The essence of good policy is good strategy. Some strategic principles can guide your new administration as it charts its course.
—Timing and preparation are critical aspects of strategy. The fertile moment may come suddenly and evaporate as quickly. The administration that is well prepared is ready to act when the time is ripe.
—The need for a long-term point of view is essential to allow for the time, the coherence, and the predictability so necessary for success. This long-term view is as important for day-to-day problem-solving as for the making of large policy decisions. Most decisions in government are made in the process of responding to problems of the moment. The danger is that this daily ﬁre-ﬁghting can lead the policy maker farther and farther from his goals. A clear sense of guiding strategy makes it possible to move in the desired direction in the unending process of contending with issues of the day.
Many failures of government can be traced to an attempt to solve problems piecemeal.
—Consistency in policy is critical to effectiveness. Individuals and business enterprises plan on a long-range basis. They need to have an environment in which they can conduct their affairs with conﬁdence.
The fundamental areas of economic strategy concern the budget, taxation, regulation, and monetary policy. Prompt action in each of these areas is essential to establish both your resolve and your capacity to achieve your goals.
Our committee went on to comment on speciﬁc policy areas.
—Your most immediate concern upon assuming the duties of the president will be to convince the ﬁnancial markets and the public at large that your anti-inﬂation policy is more than rhetoric. Get the budget under control.
—Your tax proposal should be presented early in the new administration in tandem with other key elements of your economic program. We consider that the key ingredients should be your proposals for the Kemp-Roth cut in personal income tax rates, simpliﬁcation and liberalization of business depreciation, and a cut in effective taxes on capital gains.
—The current regulatory overburden must be removed from the economy. Equally important, the ﬂood of new and extremely burdensome regulations that the agencies are now issuing or planning to issue must be drastically curtailed.
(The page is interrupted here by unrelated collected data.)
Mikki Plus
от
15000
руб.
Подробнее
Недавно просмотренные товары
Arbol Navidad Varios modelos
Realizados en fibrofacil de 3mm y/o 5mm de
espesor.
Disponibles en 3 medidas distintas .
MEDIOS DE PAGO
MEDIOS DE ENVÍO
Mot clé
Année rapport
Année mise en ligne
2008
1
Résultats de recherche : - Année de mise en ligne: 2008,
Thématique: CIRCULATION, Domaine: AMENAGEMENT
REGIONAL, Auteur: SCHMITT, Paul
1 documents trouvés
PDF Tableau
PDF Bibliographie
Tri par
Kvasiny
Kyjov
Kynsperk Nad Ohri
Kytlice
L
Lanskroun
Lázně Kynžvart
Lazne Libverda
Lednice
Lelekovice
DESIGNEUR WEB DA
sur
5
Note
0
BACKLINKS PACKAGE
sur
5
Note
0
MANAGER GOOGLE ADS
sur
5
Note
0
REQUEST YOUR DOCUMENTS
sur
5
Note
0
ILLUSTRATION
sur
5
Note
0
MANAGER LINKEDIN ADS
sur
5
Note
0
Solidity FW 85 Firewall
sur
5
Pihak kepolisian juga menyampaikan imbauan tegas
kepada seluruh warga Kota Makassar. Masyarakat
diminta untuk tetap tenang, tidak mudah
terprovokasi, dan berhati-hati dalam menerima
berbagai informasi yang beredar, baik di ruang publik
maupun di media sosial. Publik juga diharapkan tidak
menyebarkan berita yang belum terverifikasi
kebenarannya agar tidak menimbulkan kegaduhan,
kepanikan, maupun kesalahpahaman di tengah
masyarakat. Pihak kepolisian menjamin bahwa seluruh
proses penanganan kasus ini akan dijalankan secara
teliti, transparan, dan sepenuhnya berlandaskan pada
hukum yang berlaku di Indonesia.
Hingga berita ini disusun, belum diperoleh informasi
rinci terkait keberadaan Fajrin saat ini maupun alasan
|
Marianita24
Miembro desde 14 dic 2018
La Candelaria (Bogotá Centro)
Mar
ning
—Many of our economic problems today stem from the large and increasing proportion of economic decisions being made through the political process rather than the market process. An important step to demonstrate your determination to rely on markets would be the prompt end of wage and price guidelines and elimination of the Council on Wage and Price Stability.
—A steady and moderate rate of monetary growth is an essential requirement both to control inﬂation and to provide a healthy environment for economic growth. We have not had such a policy.
With these fundamentals in place, the American people will respond.
As the conviction grows that the policies will be sustained in a consistent manner over an extended period, the response will quicken and a healthy US economy will restore the credibility of our dollar on world markets, contribute signiﬁcantly to smoother operation of the international economy, and enhance America’s strength in the world.
These ideas were consistent with positions President Reagan had taken during his election campaign. He followed through on implementing them and the long-run results were spectacular. President Reagan showed courage as he held a political umbrella over Paul Volcker at the Fed, despite warnings from political advisers of a recession and political losses in the midterm election. He took the view that inﬂation must be dealt with and he accepted a short-term hit in order to achieve long-term gains for the economy. By early 1983, inﬂation was under control, tax-cut incentives had kicked in, and the economy was taking off.